▶ **EXTRAIT DU DOCUMENT**
((

Coupé du reste du monde par l’absence de tout réseau téléphonique, et de repères urbains, on se sent bien vite perdu dans le village de Maewe ! Les rues sont faites de chemins de terres, les maisons de bambous, et l’éclairage du ciel étoilé. Le brouhaha incessant de la circulation des villes est ici remplacé par le bruit du torrent qui s’étend entre les maisons, auquel se joignent les chants d’innombrables insectes qui s’égosillent nuit et jour. C’est sans compter les cris des chiens, chats, coqs, poules et poussins qui pullulent le village ! Ici, les villageois s’activent aux aurores, les hommes partent couper du bois, les femmes tisser, coudre, puis remonter le bois, tandis que les enfants sont à l’école du village.
Le vrai visage de l’autre
C’est fou de voir que l’homme est capable d’échanger bien plus que ce que les mots permettent, en partageant simplement ce que le temps nous donne : des moments simples, de travail ou de détente, où il s’agit simplement d’être plus que de faire. Jusqu’à mon départ, mes notions en karen (langue locale) sont restées maigres. Jamais je n’ai vraiment pu échanger en profondeur avec les villageois. Malgré cela j’ai eu l’impression de les connaitre infiniment mieux que beaucoup de personnes dont je partage la langue.

))

▶ **DONNÉES BRUTES**
((

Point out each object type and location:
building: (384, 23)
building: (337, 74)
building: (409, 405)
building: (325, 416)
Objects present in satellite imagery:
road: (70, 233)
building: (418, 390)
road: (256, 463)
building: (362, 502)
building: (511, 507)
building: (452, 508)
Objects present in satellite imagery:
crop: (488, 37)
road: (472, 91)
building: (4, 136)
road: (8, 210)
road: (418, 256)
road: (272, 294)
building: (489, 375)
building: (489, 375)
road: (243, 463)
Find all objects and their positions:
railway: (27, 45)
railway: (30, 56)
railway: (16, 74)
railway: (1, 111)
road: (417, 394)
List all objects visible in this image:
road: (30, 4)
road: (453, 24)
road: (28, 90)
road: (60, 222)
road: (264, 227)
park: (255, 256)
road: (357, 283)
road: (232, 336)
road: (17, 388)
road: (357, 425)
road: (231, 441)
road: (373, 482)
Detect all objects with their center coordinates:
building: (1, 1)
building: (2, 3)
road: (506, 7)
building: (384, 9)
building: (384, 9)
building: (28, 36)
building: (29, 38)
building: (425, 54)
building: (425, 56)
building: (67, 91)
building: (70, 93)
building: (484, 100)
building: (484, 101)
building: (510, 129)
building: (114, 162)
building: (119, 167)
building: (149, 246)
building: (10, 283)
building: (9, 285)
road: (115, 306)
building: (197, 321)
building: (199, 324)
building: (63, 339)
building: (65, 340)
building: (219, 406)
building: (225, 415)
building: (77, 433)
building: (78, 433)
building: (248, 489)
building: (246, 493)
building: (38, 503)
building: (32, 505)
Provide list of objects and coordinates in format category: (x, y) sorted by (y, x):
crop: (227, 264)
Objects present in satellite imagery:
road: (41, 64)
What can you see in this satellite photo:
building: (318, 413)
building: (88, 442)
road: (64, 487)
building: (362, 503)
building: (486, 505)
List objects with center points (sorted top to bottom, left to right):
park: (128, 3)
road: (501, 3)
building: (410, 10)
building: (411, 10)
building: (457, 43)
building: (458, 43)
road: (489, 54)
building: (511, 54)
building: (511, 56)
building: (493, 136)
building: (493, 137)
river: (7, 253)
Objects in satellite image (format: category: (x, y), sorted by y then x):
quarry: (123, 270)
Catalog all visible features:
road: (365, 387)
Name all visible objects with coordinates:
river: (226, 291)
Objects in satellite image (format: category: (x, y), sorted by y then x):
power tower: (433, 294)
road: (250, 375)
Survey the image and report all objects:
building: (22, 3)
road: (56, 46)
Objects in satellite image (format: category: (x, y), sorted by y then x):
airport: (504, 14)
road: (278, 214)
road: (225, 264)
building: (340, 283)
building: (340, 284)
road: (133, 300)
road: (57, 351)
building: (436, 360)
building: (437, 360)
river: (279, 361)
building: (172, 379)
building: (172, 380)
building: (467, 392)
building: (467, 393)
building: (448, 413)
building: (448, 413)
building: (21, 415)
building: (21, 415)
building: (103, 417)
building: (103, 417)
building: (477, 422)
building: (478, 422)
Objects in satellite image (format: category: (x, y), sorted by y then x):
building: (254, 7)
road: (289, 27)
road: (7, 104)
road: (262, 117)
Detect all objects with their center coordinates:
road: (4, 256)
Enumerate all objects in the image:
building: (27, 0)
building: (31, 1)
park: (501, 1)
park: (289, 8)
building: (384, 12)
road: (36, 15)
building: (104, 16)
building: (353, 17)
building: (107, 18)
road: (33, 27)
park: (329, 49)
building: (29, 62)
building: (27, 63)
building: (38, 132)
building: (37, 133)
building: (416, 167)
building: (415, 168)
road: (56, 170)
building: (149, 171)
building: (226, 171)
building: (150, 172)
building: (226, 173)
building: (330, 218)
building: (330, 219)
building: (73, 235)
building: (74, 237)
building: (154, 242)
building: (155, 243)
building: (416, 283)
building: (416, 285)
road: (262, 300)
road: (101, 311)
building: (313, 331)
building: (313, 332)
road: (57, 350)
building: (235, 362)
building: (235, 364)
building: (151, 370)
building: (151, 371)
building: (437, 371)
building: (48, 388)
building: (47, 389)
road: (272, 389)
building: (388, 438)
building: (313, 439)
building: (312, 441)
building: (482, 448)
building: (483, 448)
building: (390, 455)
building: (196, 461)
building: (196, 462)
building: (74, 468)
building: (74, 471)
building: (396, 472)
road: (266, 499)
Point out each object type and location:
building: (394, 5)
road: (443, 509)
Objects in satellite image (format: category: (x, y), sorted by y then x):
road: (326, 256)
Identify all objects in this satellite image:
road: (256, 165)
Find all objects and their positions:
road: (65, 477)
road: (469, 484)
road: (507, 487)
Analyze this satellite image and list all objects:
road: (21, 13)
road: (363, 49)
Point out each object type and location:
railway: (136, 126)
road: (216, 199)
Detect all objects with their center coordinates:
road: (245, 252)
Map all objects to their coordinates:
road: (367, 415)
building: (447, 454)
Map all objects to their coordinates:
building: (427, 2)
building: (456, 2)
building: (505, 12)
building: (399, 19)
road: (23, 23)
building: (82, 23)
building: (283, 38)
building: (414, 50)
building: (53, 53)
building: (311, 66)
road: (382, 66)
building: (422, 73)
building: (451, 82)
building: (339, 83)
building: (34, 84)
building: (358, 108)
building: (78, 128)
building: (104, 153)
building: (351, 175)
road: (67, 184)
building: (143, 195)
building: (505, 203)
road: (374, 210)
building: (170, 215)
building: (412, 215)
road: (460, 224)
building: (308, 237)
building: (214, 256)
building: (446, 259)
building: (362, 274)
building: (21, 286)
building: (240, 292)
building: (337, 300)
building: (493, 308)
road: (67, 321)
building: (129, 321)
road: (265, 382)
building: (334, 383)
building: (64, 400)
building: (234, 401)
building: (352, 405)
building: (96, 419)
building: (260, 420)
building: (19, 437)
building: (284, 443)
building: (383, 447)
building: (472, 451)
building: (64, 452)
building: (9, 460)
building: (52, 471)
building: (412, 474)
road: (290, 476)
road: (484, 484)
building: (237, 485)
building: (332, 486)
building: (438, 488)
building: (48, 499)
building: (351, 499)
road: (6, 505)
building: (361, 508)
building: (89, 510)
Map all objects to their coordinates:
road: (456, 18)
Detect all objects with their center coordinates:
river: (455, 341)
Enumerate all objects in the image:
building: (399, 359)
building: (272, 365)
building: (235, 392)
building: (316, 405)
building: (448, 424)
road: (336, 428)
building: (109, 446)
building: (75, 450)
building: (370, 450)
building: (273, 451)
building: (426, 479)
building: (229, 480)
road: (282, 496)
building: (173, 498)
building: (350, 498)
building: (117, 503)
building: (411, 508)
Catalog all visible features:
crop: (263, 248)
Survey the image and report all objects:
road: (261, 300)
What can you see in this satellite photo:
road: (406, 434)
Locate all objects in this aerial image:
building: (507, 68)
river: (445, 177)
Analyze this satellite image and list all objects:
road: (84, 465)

))

▶ **LA CONSIGNE**
Selon le texte sur le village de Maewe, en quoi les maisons sont-elles faites ? Les lignes forment un matériau distinct du texte sur le village de Maewe.

▶ **RÉSULTAT**
Elles sont faites de bambous.